Символизм рождается из сентиментализма: это выглядит как проступание скрытой, как бы растворенной в природе (и у «сентиментального» Левитана, и у «сентиментального» Нестерова) «высшей реальности», а в стиле — как изменение художественного языка, становящегося все более и более условным. В этом поколении художников символизм связан почти исключительно с поздним Нестеровым; Левитан, подошедший к символизму в «Вечном покое», возвращается к этюдным мотивам, к живописности, дополненной своеобразной витальностью «романтического» колорита. Что же касается «абрамцевского протосимволизма» (если принять термин А. А. Русаковой), то он еще не является тенденцией; он предполагает лишь отдельные образцы (ничего не определяющие и даже не порожденные собственно абрамцевским контекстом): например, цветные офорты живущей в это время в Париже Марии Якунчиковой «Непоправимое» (1893–1895) или «Страх» (1893–1895).

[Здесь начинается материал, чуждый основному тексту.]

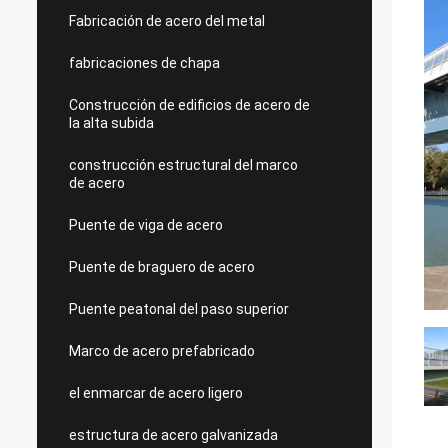
Fabricación de acero del metal
fabricaciones de chapa
Construcción de edificios de acero de
la alta subida
construcción estructural del marco
de acero
Puente de viga de acero
Puente de braguero de acero
Puente peatonal del paso superior
Marco de acero prefabricado
el enmarcar de acero ligero
estructura de acero galvanizada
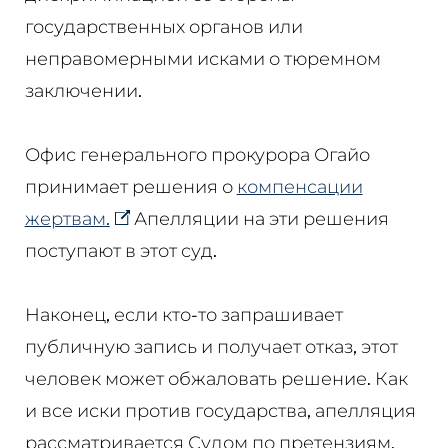
государственных органов или
неправомерными исками о тюремном
заключении.
Офис генерального прокурора Огайо
принимает решения о
компенсации
жертвам.
Апелляции на эти решения
поступают в этот суд.
Наконец, если кто-то запрашивает
публичную запись и получает отказ, этот
человек может обжаловать решение. Как
и все иски против государства, апелляция
рассматривается Судом по претензиям.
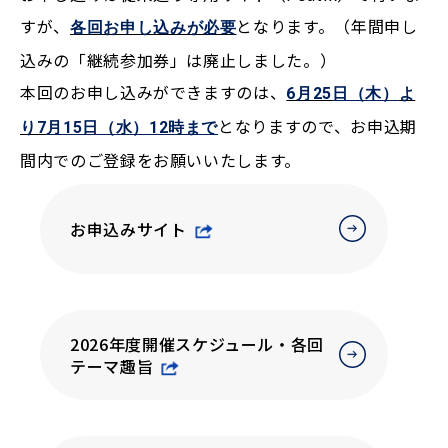
すが、
となります。（年間申し
各回お申し込みが必要
込みの「継続参加券」は廃止しました。）
本回のお申し込みができますのは、
6月25
日（木）
よ
となりますので、お申込期
り7
月15日（水）12時まで
間内でのご登録をお願いいたします。
お申込みサイト
2026年度開催スケジュール・各回
テーマ趣旨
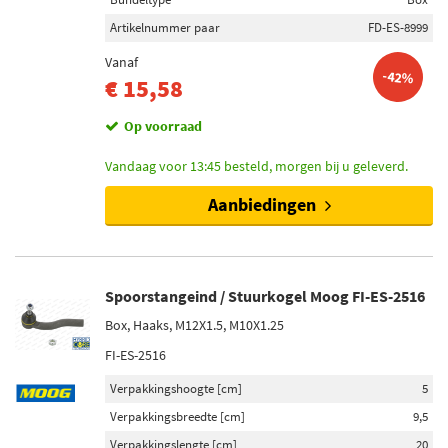
Artikelnummer paar
FD-ES-8999
Vanaf
-42%
€ 15,58
Op voorraad
Vandaag voor 13:45 besteld, morgen bij u geleverd.
Aanbiedingen
Spoorstangeind / Stuurkogel Moog FI-ES-2516
Box, Haaks, M12X1.5, M10X1.25
FI-ES-2516
Verpakkingshoogte [cm]
5
Verpakkingsbreedte [cm]
9,5
Verpakkingslengte [cm]
20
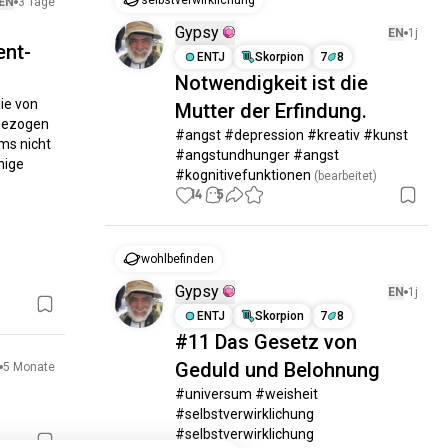
selbstverwirklichung
EN
3 Tage
Gypsy
EN
1j
ent-
ENTJ
Skorpion
7
8
Notwendigkeit ist die
e von 
Mutter der Erfindung.
gezogen 
#angst #depression #kreativ #kunst 
s nicht 
#angstundhunger #angst 
ige 
#kognitivefunktionen
 (bearbeitet)
14
5
wohlbefinden
Gypsy
EN
1j
ENTJ
Skorpion
7
8
#11 Das Gesetz von
Geduld und Belohnung
5 Monate
#universum #weisheit 
#selbstverwirklichung 
#selbstverwirklichung 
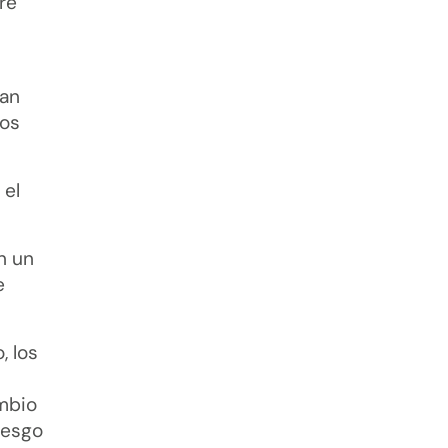
re
n
nan
dos
 el
n un
e
, los
ambio
iesgo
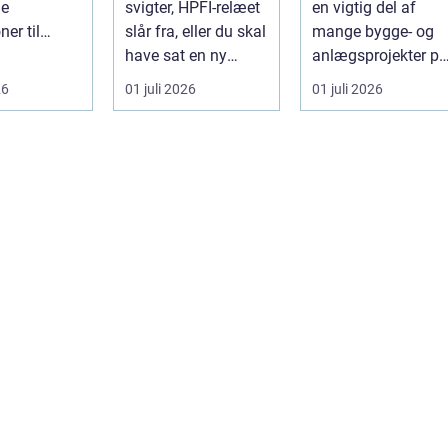
le
svigter, HPFI-relæet
en vigtig del af
anlægsopgaver
ner til
slår fra, eller du skal
mange bygge- og
se
have sat en ny
anlægsprojekter på
ationer. Når
varmepumpe op, er
Sjælland. Når jord
26
01 juli 2026
01 juli 2026
en profes...
skal fly...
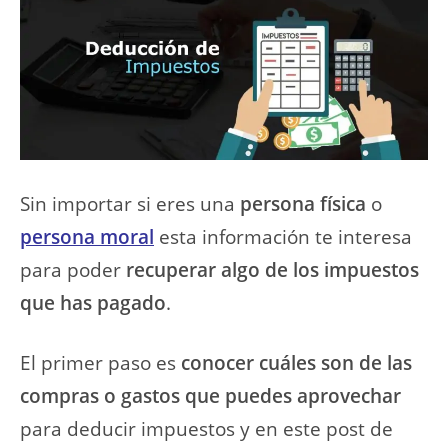
Sin importar si eres una
persona física
o
persona moral
esta información te interesa
para poder
recuperar algo de los impuestos
que has pagado
.
El primer paso es
conocer cuáles son de las
compras o gastos que puedes aprovechar
para deducir impuestos y en este post de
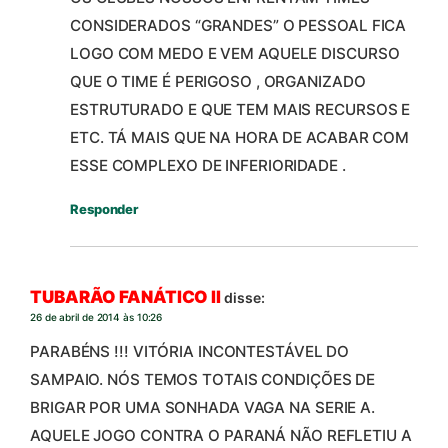
CONSIDERADOS “GRANDES” O PESSOAL FICA
LOGO COM MEDO E VEM AQUELE DISCURSO
QUE O TIME É PERIGOSO , ORGANIZADO
ESTRUTURADO E QUE TEM MAIS RECURSOS E
ETC. TÁ MAIS QUE NA HORA DE ACABAR COM
ESSE COMPLEXO DE INFERIORIDADE .
Responder
TUBARÃO FANÁTICO II
disse:
26 de abril de 2014 às 10:26
PARABÉNS !!! VITÓRIA INCONTESTÁVEL DO
SAMPAIO. NÓS TEMOS TOTAIS CONDIÇÕES DE
BRIGAR POR UMA SONHADA VAGA NA SERIE A.
AQUELE JOGO CONTRA O PARANÁ NÃO REFLETIU A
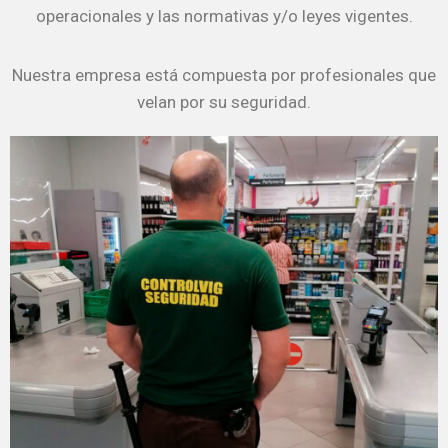
operacionales y las normativas y/o leyes vigentes.
Nuestra empresa está compuesta por profesionales que
velan por su seguridad.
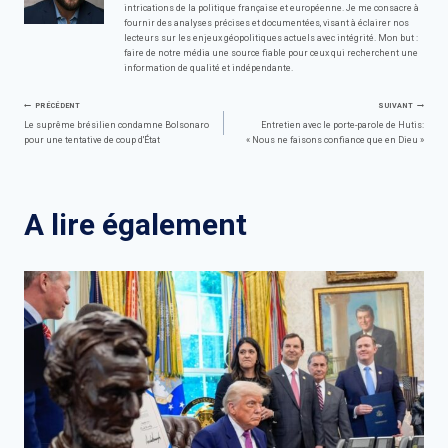
intrications de la politique française et européenne. Je me consacre à
fournir des analyses précises et documentées, visant à éclairer nos
lecteurs sur les enjeux géopolitiques actuels avec intégrité. Mon but :
faire de notre média une source fiable pour ceux qui recherchent une
information de qualité et indépendante.
Navigation
PRÉCÉDENT
SUIVANT
Le suprême brésilien condamne Bolsonaro
Entretien avec le porte-parole de Hutis:
pour une tentative de coup d'État
« Nous ne faisons confiance que en Dieu »
de
l’article
A lire également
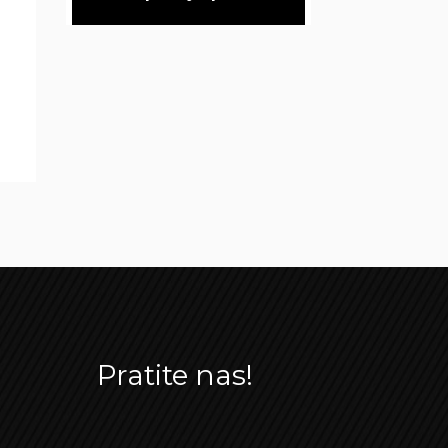
Pratite nas!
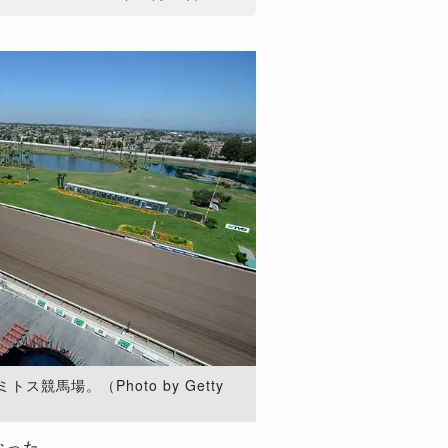
競馬場。（Photo by Getty
なった。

Эстетизм, порождающий первый, московский вариант «стиля модерн», складывается из двух тенденций. Во-первых, из декоративной стилизации натурных пейзажных мотивов — например, листьев и полевых цветов Елены Поленовой или превращенных в декоративные панно северных этюдов Коровина [779] ; во-вторых, из более важного исторического стилизаторства (начало которому было положено в рамках абрамцевского «эстетического» проекта и которое апеллирует к формам изобразительного фольклора, главным образом орнамента и отчасти старинного костюма). Причем эстетизм и стилизм вовсе не обязательно связаны с декоративным искусством. Красота исторических художественных форм вдохновляет как абрамцевских или талашкинских декораторов, так и позднего Рябушкина.
779
Якунчикова подвергает декоративной стилизации сентиментальные левитановские пейзажные мотивы. Врангель пишет о ее этюдах просто в левитановской лексике: «Якунчикова любила скромные уголки запущенных усадеб, покосившиеся кресты деревенских кладбищ, полуразвалившиеся ветхие колокольни церквей, жуткую и щемящую прелесть разоренных помещичьих домов и во всем этом находила особую интимную прелесть» (Врангель Н. Н. Русский музей императора Александра III. СПб., 1904. С. 36).